El humanismo renacentista descubrió a Platón, Plotino y al Corpues Hermeticum, escrito en griego antiguo. También desenterró a otros filósofos y ofreció a la conciencia europea una nueva y más veraz imagen de estoicos, epicúreos y escépticos. La resurrección de Lucrecio, que deslumbró a al sabio venezolano Lisandro Alvarado, y el descubrimiento del atomismo de Demócrito y Leucipo, que maravillaron al físico germano Werner Heisenberg, fueron determinantes en la evolución intelectual de Galileo y de Bruno, asienta Octavio Paz.
El hermetismo de Bruno era anticristiano: Bruno quería regresar a la antigua religión de los astros, creía que los cristianos se habían apoderado, sin decirlo, de un poderoso talismán de los egipcios, el signo de la cruz estaba grabado en el pecho de la diosa Isis y que los cristianos se lo habían robado. El signo de la cruz era más antiguo que el cristianismo. Para bruno la verdadera cruz era la cruxansata y tenía poderes mágicos, una creencia que consumó su perdición.
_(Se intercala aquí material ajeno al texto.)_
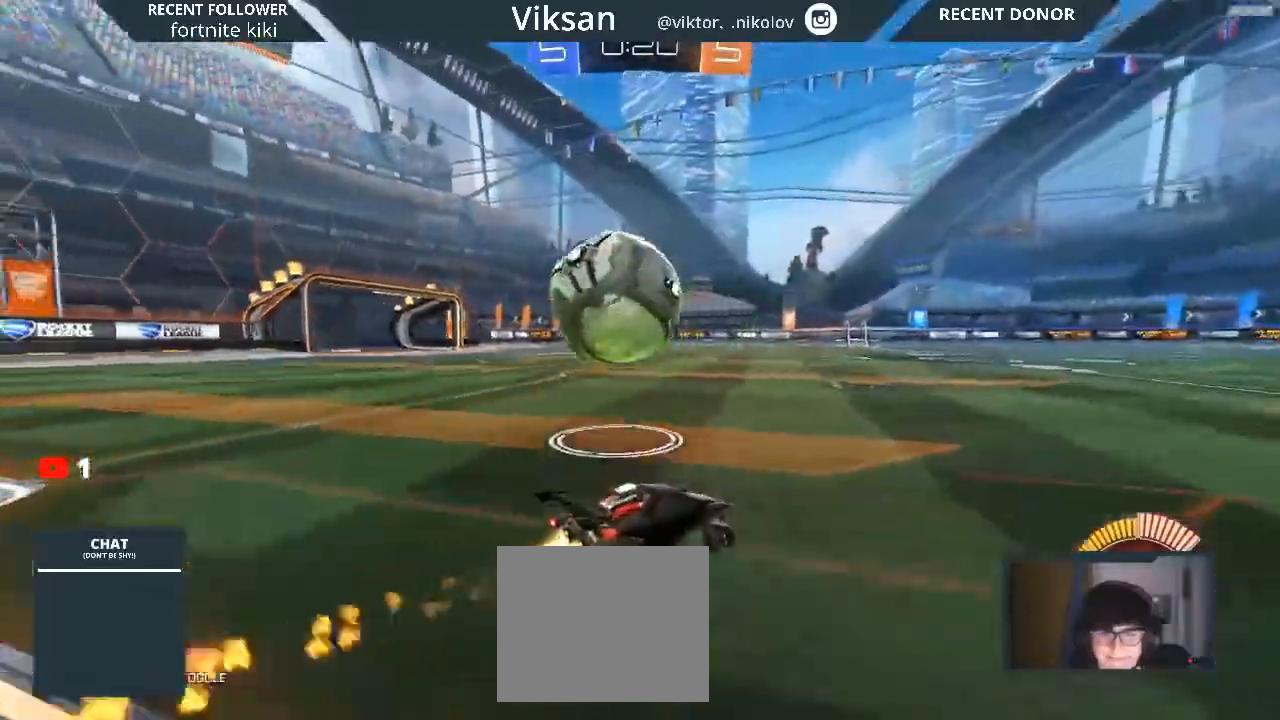
{"buttons": ["R1", "R2"], "left_stick": "center", "right_stick": "center", "events": [[83, "left_stick", "center"]]}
Estas extravagantes ideas de Bruno y los hermetistas son poco conocidas. El juicio y muerte de Bruno en la hoguera han llegado hasta nuestros días por otras de sus creencias: postular un Universo infinito y la pluralidad de mundos habitados, ideas que habrán de recibir el aplauso de Stephen Hawking. Es esta una nueva concepción que se atribuye a Copérnico, Galileo, Kepler y otros. Es cierto solo en parte. La verdad es que según historiadores modernos, Arthur Lovejoy entre ellos, el neoplatonismo fue el verdadero responsable del cambio. Esta corriente filosófica y espiritual que había sido reprimida durante toda la Edad Media pero a fines del siglo XV regresó con extraordinario vigor y conquistó a las mejores mentes del siglo XVI. Al negar a la Escolástica, dibujó otra idea del mundo que se enlazó con la nueva ciencia física y cosmográfica. Los grandes iniciadores científicos estaban muy influidos por el neoplatonismo. Ahora bien, lo que distingue a la imagen del mundo que desplazó al universo ptolemaico finito no fue tanto el heliocentrismo de Copérnico, adoptado más bien tarde, cuanto ciertas proposiciones que no eran, estrictamente, consecuencias y deducciones de la nueva ciencia: la infinitud del universo, la ausencia de centro del cosmos, la pluralidad de mundos habitados. Sin embargo, debemos aclarar que Bruno no postuló un universo infinito por razones que hogaño llamaríamos científicas sino ontológicas, morales y temperamentales, es una idea que contiene un eco de Platón: Todo lo que es, aun lo malo, es bueno.
Estas extraordinarias ideas tuvieron eco en el Nuevo Mundo Americano, la monja novohispana sor Juana Inés de la Cruz las conocía a través del jesuita alemán Atanasio Kircher, un alucinante escritor barroco del siglo XVII que sufría de un egiptomanía incurable. Sor Juana seguramente conoció del juicio a Bruno y Galileo, pero callaba. “No quiero ruidos con la Inquisición”, solía decir esta magnífica poetisa mexicana del siglo XVII.